**Records for the exercise**
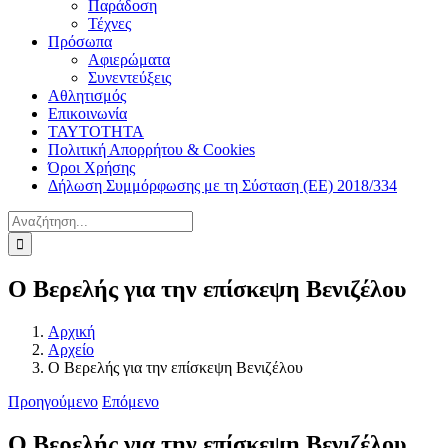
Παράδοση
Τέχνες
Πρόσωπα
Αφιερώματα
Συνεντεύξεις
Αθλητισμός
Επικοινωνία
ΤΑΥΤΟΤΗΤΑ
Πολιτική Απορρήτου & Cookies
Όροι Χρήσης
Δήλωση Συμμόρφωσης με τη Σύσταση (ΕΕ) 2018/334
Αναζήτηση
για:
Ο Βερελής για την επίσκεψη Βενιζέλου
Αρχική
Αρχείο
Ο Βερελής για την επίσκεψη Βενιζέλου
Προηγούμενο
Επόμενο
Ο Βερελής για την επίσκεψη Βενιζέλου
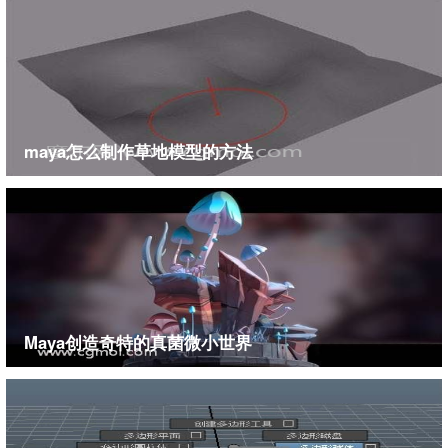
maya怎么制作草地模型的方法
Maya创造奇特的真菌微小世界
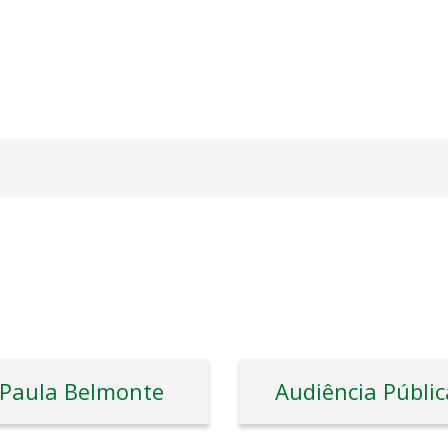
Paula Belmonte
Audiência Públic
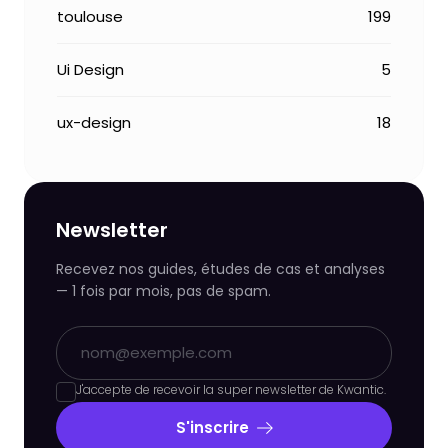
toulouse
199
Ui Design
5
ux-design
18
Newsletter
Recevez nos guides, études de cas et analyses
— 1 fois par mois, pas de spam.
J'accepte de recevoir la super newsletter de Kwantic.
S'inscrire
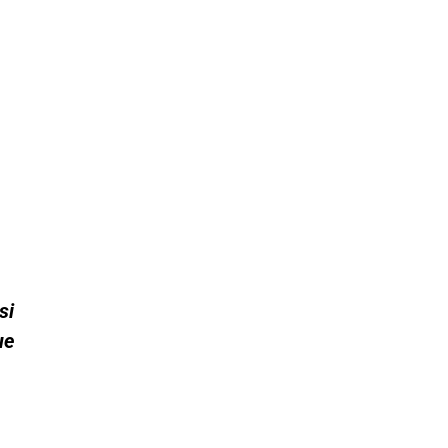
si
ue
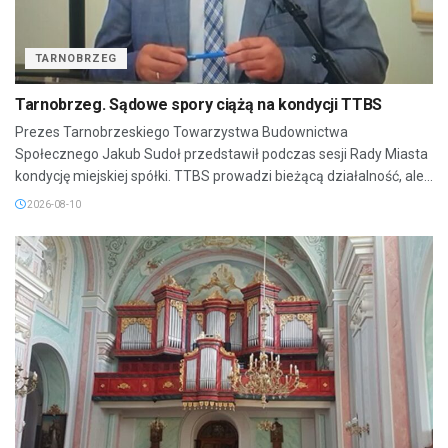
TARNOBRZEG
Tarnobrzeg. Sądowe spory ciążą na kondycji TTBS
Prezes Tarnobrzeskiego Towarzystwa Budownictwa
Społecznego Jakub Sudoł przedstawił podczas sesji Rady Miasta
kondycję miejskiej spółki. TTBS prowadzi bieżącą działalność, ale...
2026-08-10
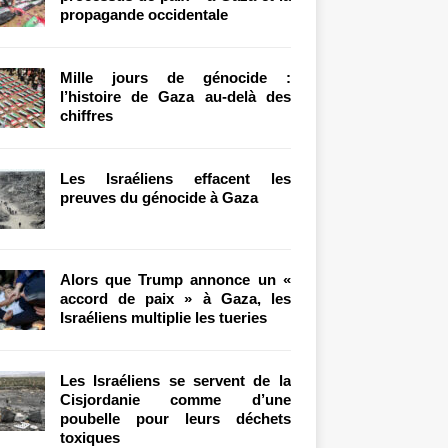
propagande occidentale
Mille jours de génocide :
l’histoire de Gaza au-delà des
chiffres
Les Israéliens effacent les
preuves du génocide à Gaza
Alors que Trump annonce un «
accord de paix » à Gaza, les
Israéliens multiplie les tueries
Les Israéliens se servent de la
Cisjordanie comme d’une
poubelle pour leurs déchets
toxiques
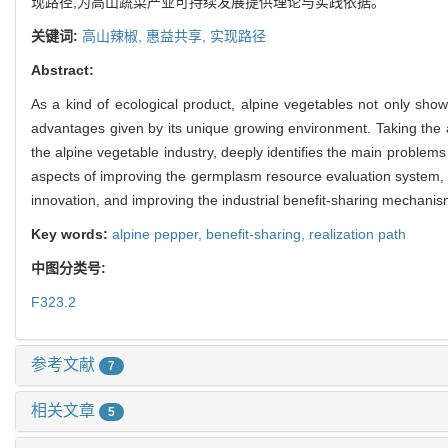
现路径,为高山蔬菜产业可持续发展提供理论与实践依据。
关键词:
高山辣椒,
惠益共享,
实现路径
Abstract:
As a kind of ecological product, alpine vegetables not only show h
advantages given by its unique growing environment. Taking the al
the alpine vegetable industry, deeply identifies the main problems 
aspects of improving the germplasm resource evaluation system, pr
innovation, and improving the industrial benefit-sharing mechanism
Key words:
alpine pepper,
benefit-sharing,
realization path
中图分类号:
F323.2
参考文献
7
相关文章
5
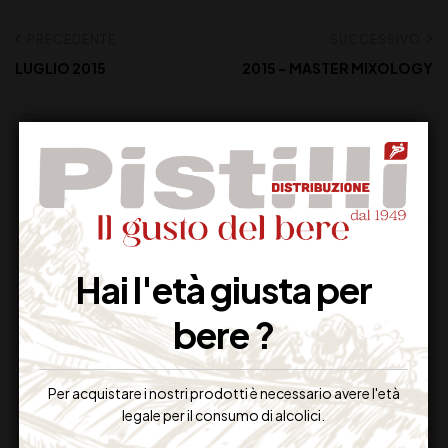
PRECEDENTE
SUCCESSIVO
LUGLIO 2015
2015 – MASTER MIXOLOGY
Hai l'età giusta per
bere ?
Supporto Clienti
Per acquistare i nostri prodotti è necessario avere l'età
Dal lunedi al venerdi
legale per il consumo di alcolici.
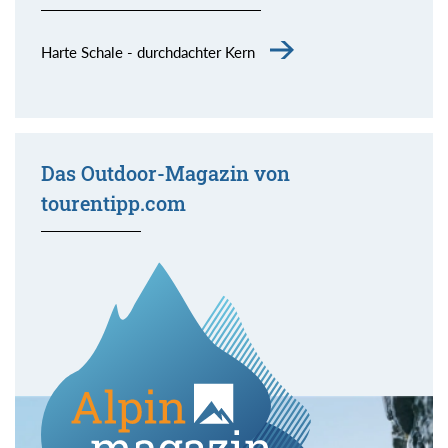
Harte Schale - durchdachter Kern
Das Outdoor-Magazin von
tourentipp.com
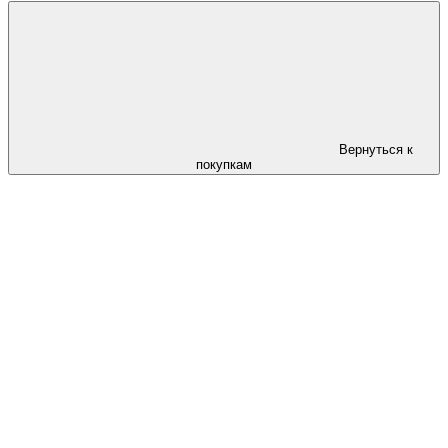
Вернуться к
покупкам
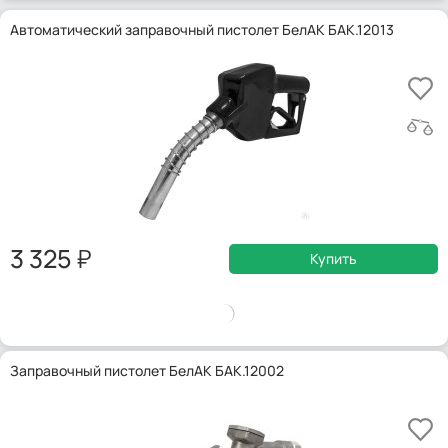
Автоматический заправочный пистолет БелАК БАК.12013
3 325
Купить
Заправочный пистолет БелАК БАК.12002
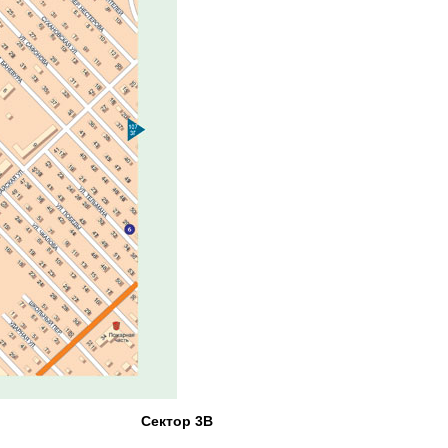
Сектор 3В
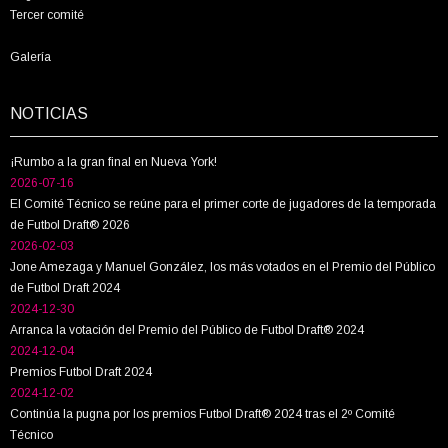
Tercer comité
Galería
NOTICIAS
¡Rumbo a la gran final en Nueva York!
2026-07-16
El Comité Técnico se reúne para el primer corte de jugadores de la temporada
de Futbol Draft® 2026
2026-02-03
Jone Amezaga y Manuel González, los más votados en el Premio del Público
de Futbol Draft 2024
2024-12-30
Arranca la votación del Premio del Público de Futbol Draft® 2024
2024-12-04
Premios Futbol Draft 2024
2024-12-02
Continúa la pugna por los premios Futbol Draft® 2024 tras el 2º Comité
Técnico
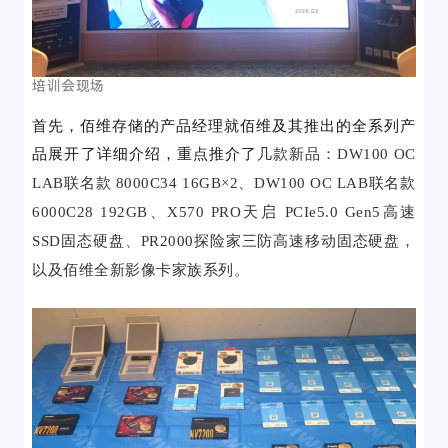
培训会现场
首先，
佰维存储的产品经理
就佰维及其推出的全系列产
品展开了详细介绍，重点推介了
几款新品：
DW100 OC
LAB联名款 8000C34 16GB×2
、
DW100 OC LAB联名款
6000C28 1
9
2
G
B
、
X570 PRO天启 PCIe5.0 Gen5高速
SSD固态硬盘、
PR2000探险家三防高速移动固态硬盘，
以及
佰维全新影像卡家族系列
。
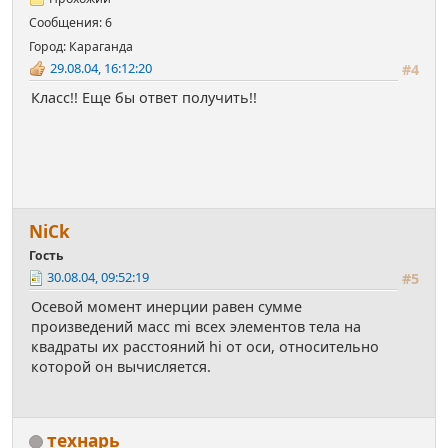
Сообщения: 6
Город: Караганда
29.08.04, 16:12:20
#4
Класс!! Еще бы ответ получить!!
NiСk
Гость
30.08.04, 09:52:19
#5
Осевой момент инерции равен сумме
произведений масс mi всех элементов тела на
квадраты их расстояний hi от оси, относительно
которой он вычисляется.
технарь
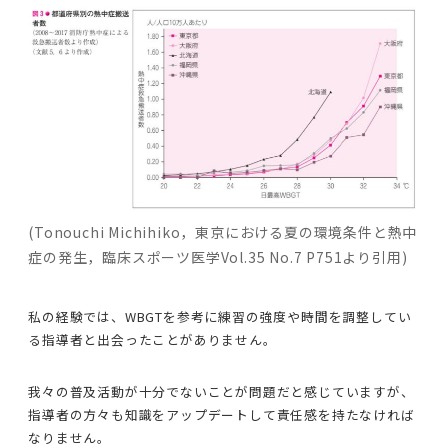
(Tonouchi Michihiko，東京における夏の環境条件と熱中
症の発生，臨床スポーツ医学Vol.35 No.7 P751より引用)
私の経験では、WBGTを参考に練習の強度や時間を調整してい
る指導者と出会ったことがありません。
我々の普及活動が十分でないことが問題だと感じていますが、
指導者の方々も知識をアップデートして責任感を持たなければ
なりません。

**Aim of the task**
Copy out exactly, with no pictures, the lines of the data from the first one through the line bearing "the alpine vegetable".

**Answer box**
Παράδοση
Τέχνες
Πρόσωπα
Αφιερώματα
Συνεντεύξεις
Αθλητισμός
Επικοινωνία
ΤΑΥΤΟΤΗΤΑ
Πολιτική Απορρήτου & Cookies
Όροι Χρήσης
Δήλωση Συμμόρφωσης με τη Σύσταση (ΕΕ) 2018/334
Αναζήτηση
για:
Ο Βερελής για την επίσκεψη Βενιζέλου
Αρχική
Αρχείο
Ο Βερελής για την επίσκεψη Βενιζέλου
Προηγούμενο
Επόμενο
Ο Βερελής για την επίσκεψη Βενιζέλου
maya怎么制作草地模型的方法
Maya创造奇特的真菌微小世界
Paula Belmonte
Audiência Públic
toulouse
199
Ui Design
5
ux-design
18
Newsletter
Recevez nos guides, études de cas et analyses
— 1 fois par mois, pas de spam.
J'accepte de recevoir la super newsletter de Kwantic.
S'inscrire
si
ue
TARNOBRZEG
Tarnobrzeg. Sądowe spory ciążą na kondycji TTBS
Prezes Tarnobrzeskiego Towarzystwa Budownictwa
Społecznego Jakub Sudoł przedstawił podczas sesji Rady Miasta
kondycję miejskiej spółki. TTBS prowadzi bieżącą działalność, ale...
2026-08-10
propagande occidentale
Mille jours de génocide :
l’histoire de Gaza au-delà des
chiffres
Les Israéliens effacent les
preuves du génocide à Gaza
Alors que Trump annonce un «
accord de paix » à Gaza, les
Israéliens multiplie les tueries
Les Israéliens se servent de la
Cisjordanie comme d’une
poubelle pour leurs déchets
toxiques
现路径,为高山蔬菜产业可持续发展提供理论与实践依据。
关键词:
高山辣椒,
惠益共享,
实现路径
Abstract:
As a kind of ecological product, alpine vegetables not only show h
advantages given by its unique growing environment. Taking the al
the alpine vegetable industry, deeply identifies the main problems 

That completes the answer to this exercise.